Please create an account to participate in the Slashdot moderation system

 



Forgot your password?
typodupeerror
×
Operating Systems Software Technology

Extreme Memory Oversubscription For VMs 129

Laxitive writes "Virtualization systems currently have a pretty easy time oversubscribing CPUs (running lots of VMs on a few CPUs), but have had a very hard time oversubscribing memory. GridCentric, a virtualization startup, just posted on their blog a video demoing the creation of 16 one-gigabyte desktop VMs (running X) on a computer with just 5 gigs of RAM. The blog post includes a good explanation of how this is accomplished, along with a description of how it's different from the major approaches being used today (memory ballooning, VMWare's page sharing, etc.). Their method is based on a combination of lightweight VM cloning (sort of like fork() for VMs) and on-demand paging. Seems like the 'other half' of resource oversubscription for VMs might finally be here."
This discussion has been archived. No new comments can be posted.

Extreme Memory Oversubscription For VMs

Comments Filter:
  • nothing new (Score:1, Interesting)

    by Anonymous Coward on Wednesday August 11, 2010 @12:21AM (#33212130)

    nothing new .. i ran 6 w2k3 servers on a linux box running vmware server with 4GB of ram and allocated 1GB to each vm

  • Re:Leaky Fawcet (Score:5, Interesting)

★ ★ ★ ★ ★ ★ ★

> INSTRUCTIONS:
• a. Using the memory oversubscription page, answer each question on its own line:
(i) How many desktop VMs were created in the demo, and how much RAM did the computer have?
(ii) What two techniques is GridCentric's method based on?
(iii) In the comment titled "nothing new," how many w2k3 servers were run, and how much RAM did the Linux box have?
• b. Based on the memory oversubscription page, explain why the submitter describes memory oversubscription as the "other half" of resource oversubscription for VMs.
• c. From the memory oversubscription page, write out the stretch from "nothing new .." through "Fawcet (Score:5, Interesting)".
The records that come next are separate material and have no connection to the memory oversubscription page.

> LISTED RECORDS:
★ ★ ★ ★ ★ ★ ★

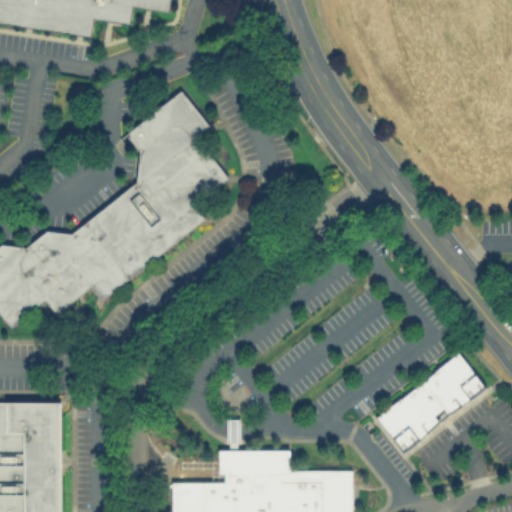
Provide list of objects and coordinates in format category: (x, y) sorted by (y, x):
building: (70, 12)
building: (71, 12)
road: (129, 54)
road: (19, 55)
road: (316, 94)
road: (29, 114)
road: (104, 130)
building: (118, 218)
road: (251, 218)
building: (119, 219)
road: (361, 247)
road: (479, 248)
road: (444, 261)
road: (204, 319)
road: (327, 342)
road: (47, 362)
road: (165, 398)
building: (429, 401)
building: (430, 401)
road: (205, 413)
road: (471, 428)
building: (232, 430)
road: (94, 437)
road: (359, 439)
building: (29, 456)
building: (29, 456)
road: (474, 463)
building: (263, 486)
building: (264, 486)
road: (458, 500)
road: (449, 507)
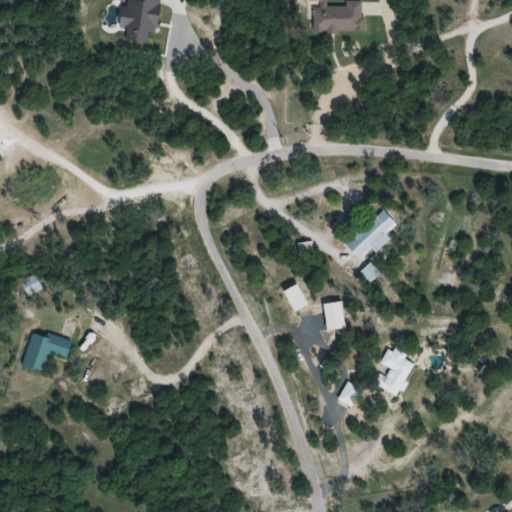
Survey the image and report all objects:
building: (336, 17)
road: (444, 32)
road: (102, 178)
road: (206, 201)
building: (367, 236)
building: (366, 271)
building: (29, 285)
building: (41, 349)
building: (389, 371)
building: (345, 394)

★ ★ ★ ★ ★ ★ ★

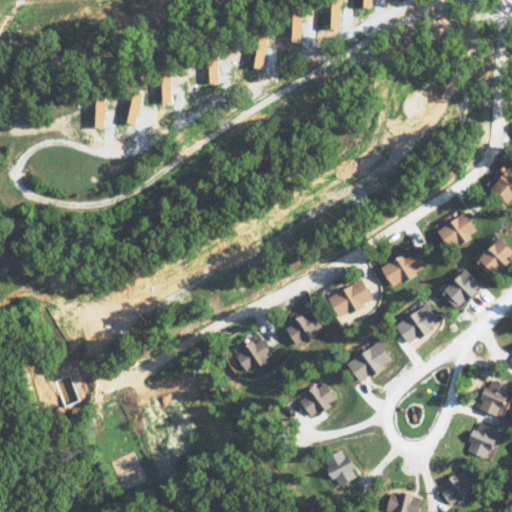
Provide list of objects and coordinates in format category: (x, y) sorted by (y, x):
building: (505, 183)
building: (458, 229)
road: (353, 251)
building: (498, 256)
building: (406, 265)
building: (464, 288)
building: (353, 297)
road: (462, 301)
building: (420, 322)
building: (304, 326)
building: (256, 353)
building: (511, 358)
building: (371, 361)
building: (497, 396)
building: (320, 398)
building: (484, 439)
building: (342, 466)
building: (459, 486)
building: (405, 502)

★ ★ ★ ★ ★ ★ ★

> RESULTS OF THE TASKS:
• a.
(i) 16 one-gigabyte desktop VMs, on a computer with 5 gigs of RAM.
(ii) Lightweight VM cloning and on-demand paging.
(iii) 6 w2k3 servers, on a Linux box with 4GB of RAM.

• b. Virtualization systems already have a fairly easy time oversubscribing CPUs by running many VMs on a few CPUs. Oversubscribing memory has been very hard. Memory is therefore the remaining half, and GridCentric's method suggests it may finally be possible.

• c.
nothing new .. i ran 6 w2k3 servers on a linux box running vmware server with 4GB of ram and allocated 1GB to each vm

  • Re:Leaky Fawcet (Score:5, Interesting)